Water pipe you can usually tap off any water supply line in the wall - certainly if 3/4" pipe, though some machines cannot handle 1/2" supply lines because they sometime limit water inflow time based on cycle timers rather than fill level switches so do not fill adequately from 1/2" lines. Normal fill limit switch based machines just take longer to fill if on a small pipe or out at the end of the supply system.

Note you will have to run new electrical to these too - or electrical and gas both if a gas dryer.

Also - don't forget the dryer vent, which can go through the roof or eaves if needed but self-cleans better so is safer (a lot less likely to plug up and create a fire hazard) running out through the subfloor under the dryer to an outside wall vent. Do NOT use one of those no-vent lint trap types which exhausts the dryer air into the house - a real fire hazard, plus puts all that moisture into the house.

All these pipes, wiring, dryer vent mean that usually main floor or basement is the easiest place to put washer and dryer, but higher up is workable in most cases without undue trouble - though commonly $500-1500 to run electric, gas, vent, and drain lines if going to an area where they are not in close proximity to existing runs.
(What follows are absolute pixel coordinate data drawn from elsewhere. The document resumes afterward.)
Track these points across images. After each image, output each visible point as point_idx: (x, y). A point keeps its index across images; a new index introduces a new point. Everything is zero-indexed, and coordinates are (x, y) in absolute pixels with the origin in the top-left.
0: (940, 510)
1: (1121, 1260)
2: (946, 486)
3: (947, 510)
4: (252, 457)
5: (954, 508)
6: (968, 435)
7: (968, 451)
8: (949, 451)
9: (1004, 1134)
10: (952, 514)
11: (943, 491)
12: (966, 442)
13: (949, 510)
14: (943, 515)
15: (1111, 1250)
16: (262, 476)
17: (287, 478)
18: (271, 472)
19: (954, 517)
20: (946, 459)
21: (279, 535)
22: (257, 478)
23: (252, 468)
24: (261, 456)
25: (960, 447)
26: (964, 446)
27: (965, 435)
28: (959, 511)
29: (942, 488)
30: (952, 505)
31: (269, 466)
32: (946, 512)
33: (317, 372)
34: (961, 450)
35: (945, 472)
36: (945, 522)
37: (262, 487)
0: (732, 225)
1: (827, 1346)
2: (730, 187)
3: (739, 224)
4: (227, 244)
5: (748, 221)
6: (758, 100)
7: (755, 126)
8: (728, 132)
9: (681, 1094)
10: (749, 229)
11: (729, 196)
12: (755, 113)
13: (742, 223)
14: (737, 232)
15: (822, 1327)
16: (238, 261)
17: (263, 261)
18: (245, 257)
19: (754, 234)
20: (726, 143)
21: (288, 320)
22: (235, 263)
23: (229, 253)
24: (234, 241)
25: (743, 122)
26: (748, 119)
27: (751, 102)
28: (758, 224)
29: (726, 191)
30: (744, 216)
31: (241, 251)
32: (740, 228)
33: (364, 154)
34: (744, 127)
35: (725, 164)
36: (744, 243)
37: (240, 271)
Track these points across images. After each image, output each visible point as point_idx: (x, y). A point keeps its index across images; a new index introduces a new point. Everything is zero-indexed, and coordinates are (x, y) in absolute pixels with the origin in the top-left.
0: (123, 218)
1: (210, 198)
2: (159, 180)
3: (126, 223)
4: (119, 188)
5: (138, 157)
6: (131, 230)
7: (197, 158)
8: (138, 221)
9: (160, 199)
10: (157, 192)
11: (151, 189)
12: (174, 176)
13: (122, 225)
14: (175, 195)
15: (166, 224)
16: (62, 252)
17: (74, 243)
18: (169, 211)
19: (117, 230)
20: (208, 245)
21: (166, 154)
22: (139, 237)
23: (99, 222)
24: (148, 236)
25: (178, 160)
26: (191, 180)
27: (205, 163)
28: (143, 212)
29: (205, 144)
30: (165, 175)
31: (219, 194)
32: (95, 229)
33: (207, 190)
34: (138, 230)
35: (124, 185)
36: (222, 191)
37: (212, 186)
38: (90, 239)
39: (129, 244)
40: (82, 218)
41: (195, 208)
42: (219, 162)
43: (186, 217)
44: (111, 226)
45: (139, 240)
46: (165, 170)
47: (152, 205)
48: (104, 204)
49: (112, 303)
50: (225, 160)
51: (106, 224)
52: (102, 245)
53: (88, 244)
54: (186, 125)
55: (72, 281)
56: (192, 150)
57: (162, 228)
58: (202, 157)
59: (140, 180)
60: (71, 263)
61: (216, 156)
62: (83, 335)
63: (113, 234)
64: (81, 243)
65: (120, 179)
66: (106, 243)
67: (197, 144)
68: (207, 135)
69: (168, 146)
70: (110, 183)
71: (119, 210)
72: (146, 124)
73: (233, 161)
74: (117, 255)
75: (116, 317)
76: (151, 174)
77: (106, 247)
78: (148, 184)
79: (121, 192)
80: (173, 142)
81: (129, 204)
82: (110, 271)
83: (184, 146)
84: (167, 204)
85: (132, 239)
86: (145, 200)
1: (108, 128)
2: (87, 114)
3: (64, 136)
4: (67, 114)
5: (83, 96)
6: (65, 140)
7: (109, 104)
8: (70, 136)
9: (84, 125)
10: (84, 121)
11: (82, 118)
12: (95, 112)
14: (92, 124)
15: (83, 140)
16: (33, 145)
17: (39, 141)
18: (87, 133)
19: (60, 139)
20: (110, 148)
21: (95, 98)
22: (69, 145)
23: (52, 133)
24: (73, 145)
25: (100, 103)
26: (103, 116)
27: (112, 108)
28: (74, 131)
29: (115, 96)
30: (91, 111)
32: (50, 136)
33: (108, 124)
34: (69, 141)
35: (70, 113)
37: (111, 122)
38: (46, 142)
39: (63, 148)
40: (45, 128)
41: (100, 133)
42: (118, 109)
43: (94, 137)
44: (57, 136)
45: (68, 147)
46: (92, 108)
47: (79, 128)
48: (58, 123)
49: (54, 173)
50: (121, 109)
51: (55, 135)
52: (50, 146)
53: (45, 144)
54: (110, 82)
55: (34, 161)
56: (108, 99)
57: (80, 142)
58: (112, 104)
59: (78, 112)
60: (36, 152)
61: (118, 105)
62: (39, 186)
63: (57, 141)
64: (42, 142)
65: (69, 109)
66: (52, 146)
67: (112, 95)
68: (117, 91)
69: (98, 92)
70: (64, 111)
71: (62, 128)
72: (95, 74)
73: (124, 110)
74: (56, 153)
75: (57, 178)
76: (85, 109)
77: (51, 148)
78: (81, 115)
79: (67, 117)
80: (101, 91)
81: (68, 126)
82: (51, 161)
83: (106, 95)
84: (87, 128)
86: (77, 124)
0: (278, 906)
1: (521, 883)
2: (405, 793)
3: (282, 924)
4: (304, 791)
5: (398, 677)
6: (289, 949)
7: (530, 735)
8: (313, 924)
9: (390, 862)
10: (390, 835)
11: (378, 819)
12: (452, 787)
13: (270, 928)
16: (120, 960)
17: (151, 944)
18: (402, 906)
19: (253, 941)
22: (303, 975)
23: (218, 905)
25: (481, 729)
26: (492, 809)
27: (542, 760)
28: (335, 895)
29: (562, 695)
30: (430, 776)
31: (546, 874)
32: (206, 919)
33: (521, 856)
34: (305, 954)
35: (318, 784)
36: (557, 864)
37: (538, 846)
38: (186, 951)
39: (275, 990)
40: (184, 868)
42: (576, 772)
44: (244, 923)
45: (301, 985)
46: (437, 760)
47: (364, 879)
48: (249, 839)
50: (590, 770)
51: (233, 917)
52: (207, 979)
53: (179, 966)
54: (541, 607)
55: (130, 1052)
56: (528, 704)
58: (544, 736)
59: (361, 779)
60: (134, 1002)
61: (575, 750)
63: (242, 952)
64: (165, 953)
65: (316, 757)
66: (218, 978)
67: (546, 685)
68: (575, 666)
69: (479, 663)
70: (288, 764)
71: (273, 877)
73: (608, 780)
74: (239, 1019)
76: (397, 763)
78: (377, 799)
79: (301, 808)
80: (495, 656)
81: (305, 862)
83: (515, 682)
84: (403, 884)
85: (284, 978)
Main living floor (where most of the bedrooms are in most houses) is generally the most favored place for them from a real estate standpoint.

Be careful about converting a bedroom or hall closet to laundry use - generally, each bedroom has to have a built-in closet to be considered a "bedroom" for real estate purposes, and in many areas you have to have one hall closet as well. you do not want to take up a closet as a laundry room and "lose" a bedroom or code compliance come resale time because of it.

Remodeling - Kitchen and Bath would probably be the normal Search the List category to find well-rated and reviewed vendors to bid your job. Some Appliance Repair places (especially if they do new washer/dryer sales and installations too) do this, as do some Plumbers and rare HVAC contractors as well.